Pride Comes Before the Fall: 10 Fascinating Details About Confederate States of America You Don’t Know

Pride Comes Before the Fall: 10 Fascinating Details About Confederate States of America You Don’t Know

Larry Holzwarth - December 6, 2017

Pride Comes Before the Fall: 10 Fascinating Details About Confederate States of America You Don’t Know
As the war went on bread riots became more common in Confederate Cities. Wikimedia

Food shortages

The South (and the North) had a largely agrarian economy. In 1860 about 85% of the population of the United States lived on small farms or rural communities, and excess crops were usually traded or sold locally. In the South, the large amounts of arable land planted in cotton prevented the growth of sufficient food crops to feed the region.

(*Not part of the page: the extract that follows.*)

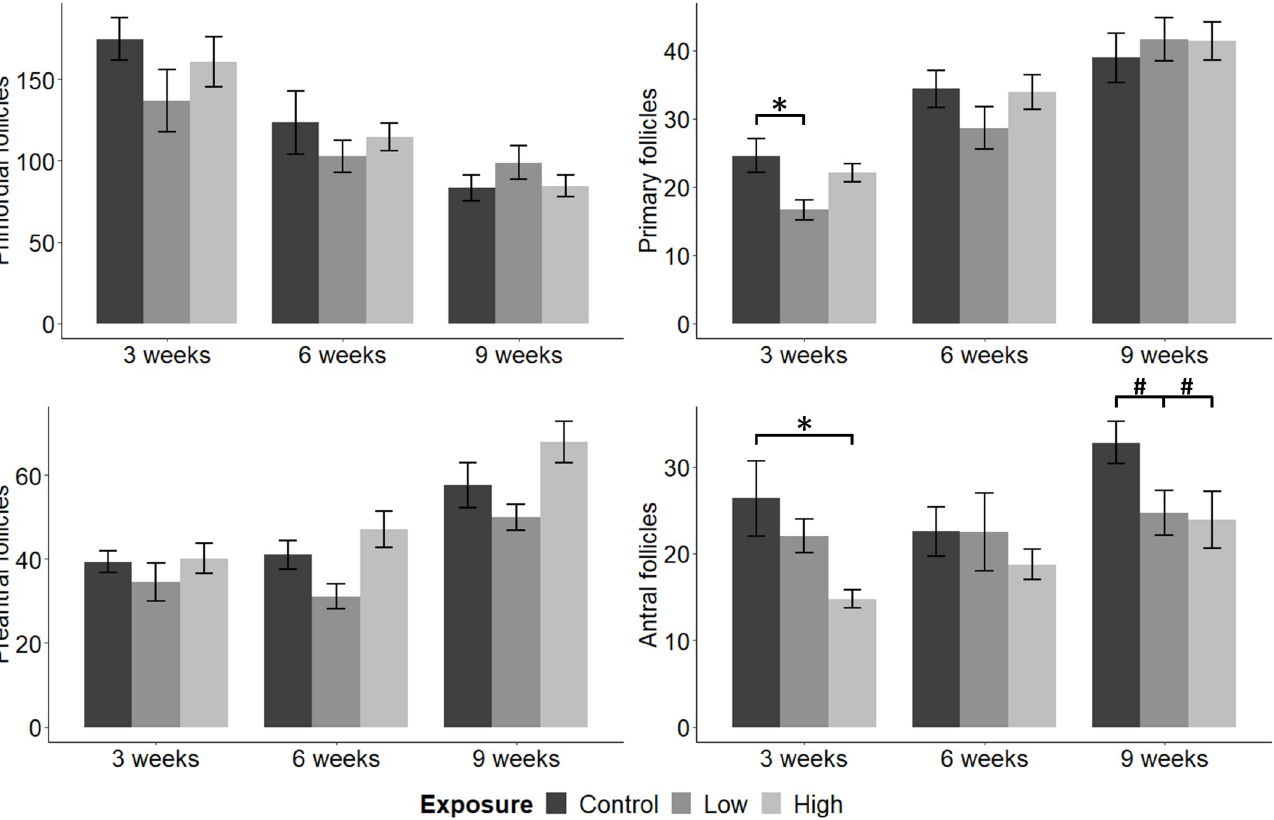
Fig 2. Ovarian follicle numbers. The number of primordial, primary, preantral and antral follicles in ovaries of 3, 6 and 9-week-old female offspring maternally exposed to a mixture of POPs at Control, Low or High doses (0x, 5000x or 100 000x human estimated daily intake, respectively). Histopathological examination was conducted on every 10th ovarian section. Results are presented as mean ± standard error. 3 weeks: n = 9, 11 and 12 for Control, Low and High, respectively. 6 weeks: n = 11, 10, and 11 for Control, Low and High, respectively. 9 weeks: n = 10, 11 and 9 for Control, Low and High, respectively. � p-values � 0.05. #p- values �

Several Confederate states attempted to discourage the planting of cotton, which large planters were reluctant to discontinue as a cash crop, confident in a coming boom market in Europe. Many wealthy cotton planters believed that the increase in European cotton prices would help fuel European intervention. In frustration Georgia passed quotas for cotton, exceeding of which would be criminal. Still planters stuck to their “proven” cash crop even as the blockade strangled trade.

With not enough food being grown and imports blocked by Union ships, shortages of all foods and medicines were soon evident, and grew worse with each month the war went on. The demand of the Armies in the field added to the woes of the home front.

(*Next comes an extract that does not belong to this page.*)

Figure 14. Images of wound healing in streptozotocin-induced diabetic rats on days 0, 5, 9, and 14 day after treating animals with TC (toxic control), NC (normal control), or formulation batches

Southern families sought alternatives for coffee, by 1863 nearly non-existent in the South. Some replaced coffee beans with toasted okra pods, others used the leaves of the chicory plant as a substitute. Items like flour became scarce despite the presence of multiple mills in the south. There was no way to move the grains to the mills, and little grain to begin with.

By 1853 food riots were commonplace in many of the South’s larger cities, including the capital at Richmond, where the Congress and administration witnessed the fruit of their labors. The combination of food shortages and the rampant inflation eroding the strength of the Confederate dollar continued to grow worse until the end of the war, when the southern railroads were completely destroyed, and the means of moving what little food there was became non-existent.